> [JOB ITEM]: Would you find each line in the entries below with the string "data" and copy it?
[[ PROVIDED RECORDS, beginning ]]
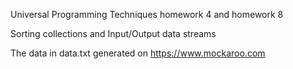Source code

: Universal Programming Techniques homework 4 and homework 8

Sorting collections and Input/Output data streams

The data in data.txt generated on https://www.mockaroo.com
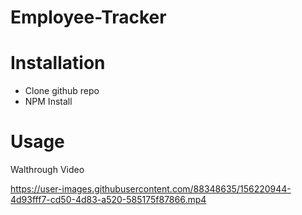 # Employee-Tracker

# Installation
 - Clone github repo
 - NPM Install

# Usage 
Walthrough Video

https://user-images.githubusercontent.com/88348635/156220944-4d93fff7-cd50-4d83-a520-585175f87866.mp4


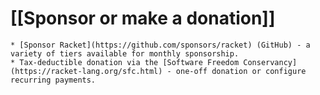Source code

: # [[Sponsor or make a donation]] 

    * [Sponsor Racket](https://github.com/sponsors/racket) (GitHub) - a variety of tiers available for monthly sponsorship.
    * Tax-deductible donation via the [Software Freedom Conservancy](https://racket-lang.org/sfc.html) - one-off donation or configure recurring payments.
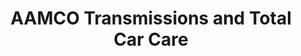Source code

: ---
title: "AAMCO Transmissions and Total Car Care"
url: /lincoln/aamco-transmissions-and-total-car-care/
shop: car repair
---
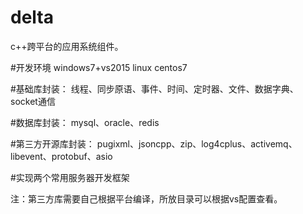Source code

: # delta
c++跨平台的应用系统组件。

#开发环境
windows7+vs2015
linux centos7

#基础库封装：
线程、同步原语、事件、时间、定时器、文件、数据字典、socket通信

#数据库封装：
mysql、oracle、redis

#第三方开源库封装：
pugixml、jsoncpp、zip、log4cplus、activemq、libevent、protobuf、asio

#实现两个常用服务器开发框架

注：第三方库需要自己根据平台编译，所放目录可以根据vs配置查看。
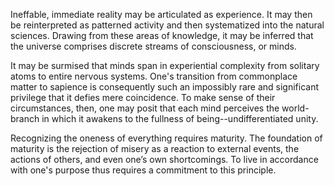 Ineffable, immediate reality may be articulated as experience. It may then be reinterpreted as patterned activity and then systematized into the natural sciences. Drawing from these areas of knowledge, it may be inferred that the universe comprises discrete streams of consciousness, or minds.

It may be surmised that minds span in experiential complexity from solitary atoms to entire nervous systems. One's transition from commonplace matter to sapience is consequently such an impossibly rare and significant privilege that it defies mere coincidence. To make sense of their circumstances, then, one may posit that each mind perceives the world-branch in which it awakens to the fullness of being--undifferentiated unity.

Recognizing the oneness of everything requires maturity. The foundation of maturity is the rejection of misery as a reaction to external events, the actions of others, and even one’s own shortcomings. To live in accordance with one's purpose thus requires a commitment to this principle.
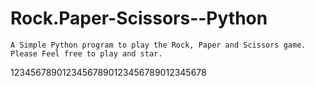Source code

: # Rock.Paper-Scissors--Python
    A Simple Python program to play the Rock, Paper and Scissors game.
    Please Feel free to play and star.
12345678901234567890123456789012345678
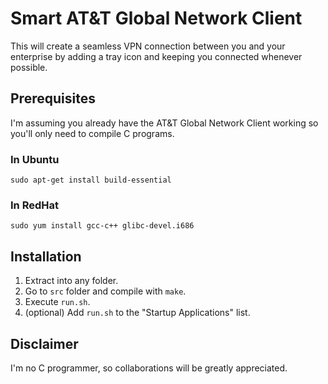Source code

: # Smart AT&T Global Network Client

This will create a seamless VPN connection between you and your enterprise by
adding a tray icon and keeping you connected whenever possible.

## Prerequisites

I'm assuming you already have the AT&T Global Network Client working so you'll
only need to compile C programs.

### In Ubuntu

    sudo apt-get install build-essential

### In RedHat

    sudo yum install gcc-c++ glibc-devel.i686

## Installation

 1. Extract into any folder.
 2. Go to `src` folder and compile with `make`.
 3. Execute `run.sh`.
 4. (optional) Add `run.sh` to the "Startup Applications" list.

## Disclaimer

I'm no C programmer, so collaborations will be greatly appreciated.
[[ PROVIDED RECORDS, end ]]
> [SOLUTION FOR THIS EXERCISE]:
Sorting collections and Input/Output data streams
The data in data.txt generated on https://www.mockaroo.com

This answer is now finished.